The WTF Awards / sketching a map to an escape from steam engine time
The WTF Awards / sketching a map to an escape from steam engine time
The myopic utility- and profit-oriented nature of markets funnels us into a world where monoculture & path dependence turns technological development into endless deja-vu. In my previous article on this subject, I recommended counteracting these forces through a proliferation of small-scale independent contests designed to reward absence of apparent utility. In this one, I would like to present a sketch or prototype of what such a contest’s ruleset would look like.
This kind of contest should be made small-scale and as inexpensive as possible to run: I would like to see a federation of similar contests occurring simultaneously, run by different universities and other organizations.
If you are in the position of creating such a contest, feel free to crib & modify these rules.

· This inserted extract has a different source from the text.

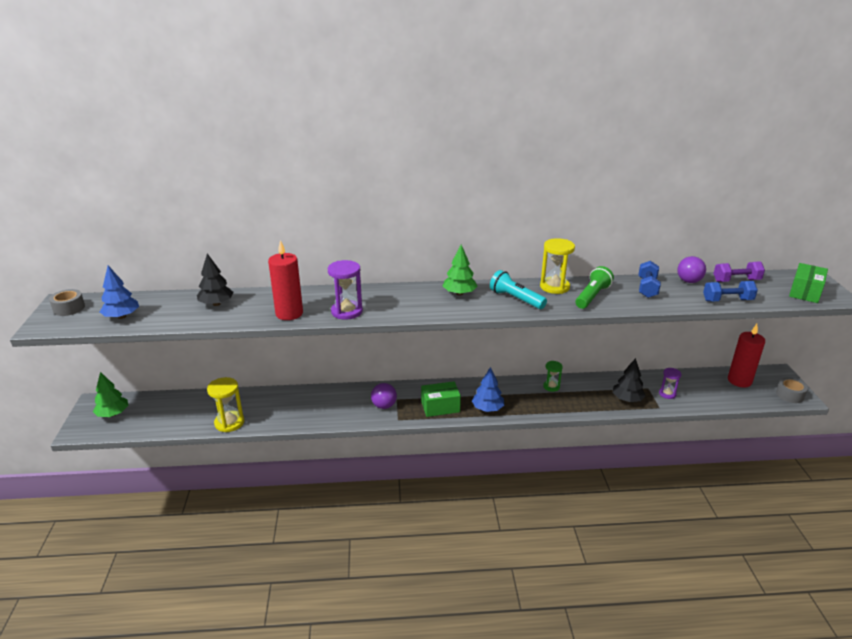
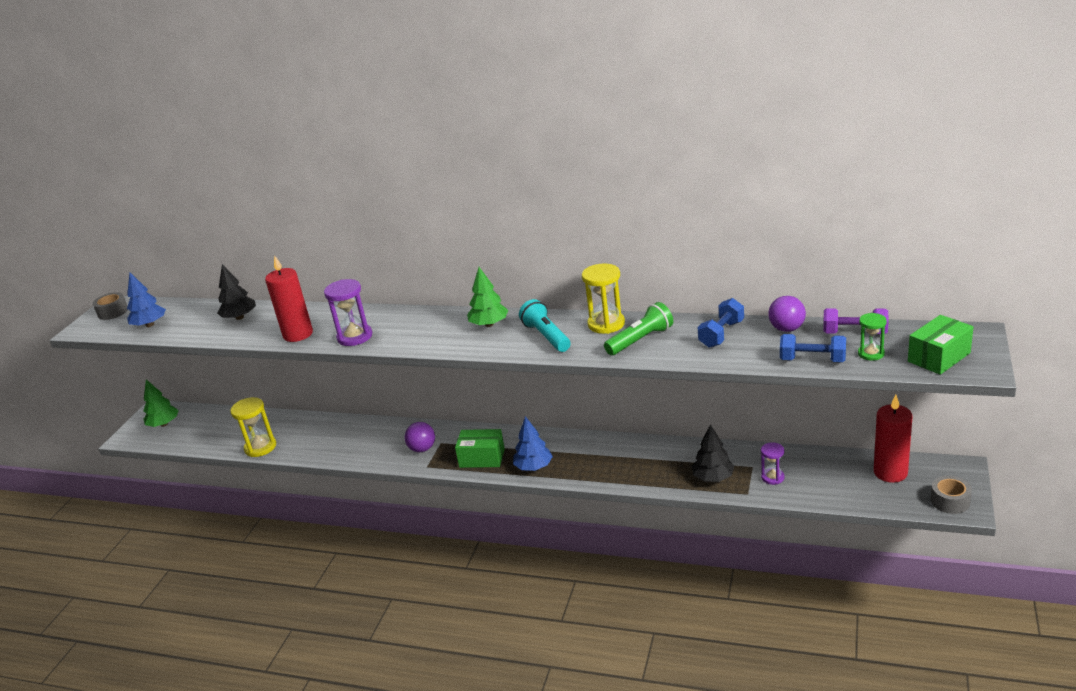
camera: 25 degrees right, 0 degrees up
green hourglass [543,361,563,392] -> green hourglass moved to [858,313,887,361]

The XXth Annual X University WTF Awards
Abstract
Short-term thinking locks us into decisions before we have the opportunity to determine the best path forward. On the other hand, the results of undirected exploration can become useful after they have already matured. To this end, we would like to encourage undirected exploration through a celebration of the pointless, unclassifiable, and inexplicable: those things that push the boundaries we can’t see yet.
Rules
1. Applications begin April 1st, at the beginning of the awards ceremony for the previous year, and end at midnight of that night. Your application may not contain any information about your planned submission. If we recieve more applications than we can reasonably expect to judge, we will choose accepted applications by lottery.
2. Work done is to be presented on April 1st of the following year. Anyone who presents their work after one year is also eligable to present at the ceremonies three, five, and seven years later, so long as they have done new work on their project in the meantime.
3. Judges should be expected to grade on the criteria of: apparent uselessness, novelty with respect to previous work, novelty with respect to other entries, cross-disciplinarity, technical difficulty, classification difficulty, new ground covered, and (if this is a 3, 5, or 7 year project) dissimilarity to earlier versions of this project.
4. Those projects being presented must provide documentation of build processes, early research, rationales behind decisions made, and any discoveries made during the course of the project. This should be complete enough that a third party, following this documentation, could reproduce the project in its presented state. This document will be released into the public domain and stored in a public archive associated with the contest.
5. The winner of first prize in the X University WTF awards recieves $500, gives the closing speech for the ceremony, and their project is banned from being re-entered (although they may take their entry to other WTF Awards with whom we are federated, after 3 years). The winner of the second place prize gets $250, and the winner of the third place prize gets $200.